Warum das wichtig ist: Bonvoy-Abwertung und Zertifikatsnutzen
Die Änderung adressiert ein wachsendes Problem: Die dynamische Preisgestaltung von Marriott hat die Kosten für Hotelübernachtungen stetig erhöht. Zuvor verloren Festwertzertifikate an Nutzen, da die Bonvoy-Rücknahmepreise stiegen. Als Ausgleich müssen Mitglieder jetzt mehr Punkte ausgeben, damit ihre Zertifikate in den gewünschten Unterkünften funktionieren.
Das ist keine Großzügigkeit; Es handelt sich um eine notwendige Anpassung, um zu verhindern, dass Zertifikate veraltet sind. Ohne sie würden Kreditkartenprämien und Elite-Statusvorteile an Wert verlieren. Der Schritt bewahrt die Wirtschaftlichkeit von Co-Branding-Kreditkarten und bietet Mitgliedern einen Anreiz, weiterhin bei Marriott auszugeben.
Die Entwicklung des Punktesystems von Marriott
Marriott hat vor Jahren die festen Prämientabellen aufgegeben und ist auf dynamische Preise umgestiegen. Dadurch verloren Freinachtgutscheine ihren garantierten Wert, da sie nicht mehr bestimmten Hotelkategorien entsprachen. Stattdessen wurden sie zu Festpunktprämien, die mit steigenden Rücknahmekosten schnell an Wert verloren.
Die Lösung von Marriott bestand darin, den Mitgliedern zu ermöglichen, Zertifikate mit zusätzlichen Punkten „aufzufüllen“ – eine Notlösung, die die zugrunde liegende Abwertung nicht behebt. Die neue Höchstgrenze von 25.000 Punkten erweitert die Verwendbarkeit des Zertifikats, allerdings auf Kosten der Forderung nach mehr Punkten vom Mitglied.

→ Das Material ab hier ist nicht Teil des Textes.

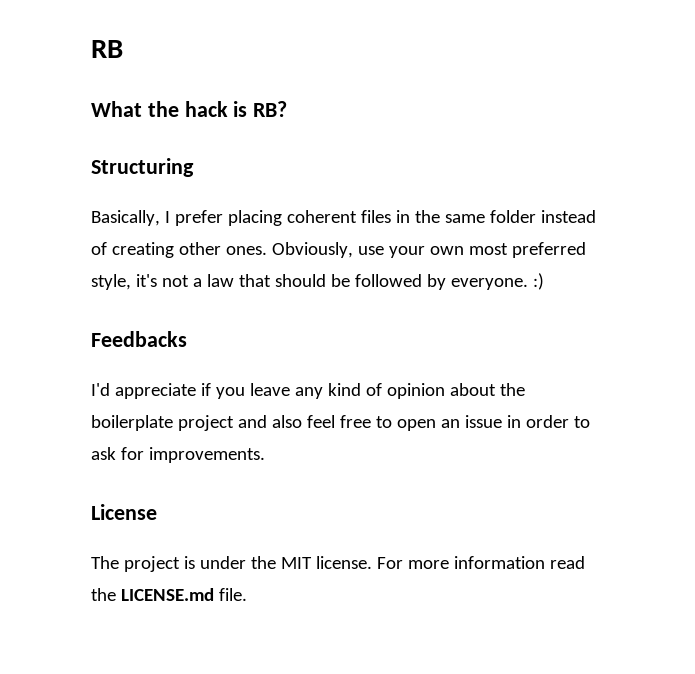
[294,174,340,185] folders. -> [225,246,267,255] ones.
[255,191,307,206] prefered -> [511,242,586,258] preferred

Praktische Auswirkungen für Reisende
Mit den aktualisierten Obergrenzen können Zertifikate nun Aufenthalte im Wert von bis zu 60.000, 65.000, 75.000 und 110.000 Punkten abdecken. Die Änderung ist besonders hilfreich in einem dynamischen Preisumfeld, in dem die Rücknahmekosten häufig schwanken. Dies sollte zu erfolgreicheren Zertifikatseinlösungen führen und die Frustration der Mitglieder verringern.
Auch Marriott profitiert, da die Änderung die Mitglieder dazu ermutigt, zusätzliche Punkte zu kaufen, um die Differenz auszugleichen. Das Unternehmen begrenzt die Aufladung von Zertifikaten strategisch, um zu verhindern, dass ungenutzte Prämien verfallen – Zertifikate verfallen, wenn sie nicht verwendet werden, Punkte hingegen nicht.
Tatsächlich hat Marriott die Verwendung von Zertifikaten wieder einfacher gemacht … aber nur, indem ein größerer Teil der Kosten auf das Mitglied abgewälzt wurde. Diese Anpassung stellt sicher, dass Bonvoy-Preiserhöhungen diese Prämien nicht nutzlos machen.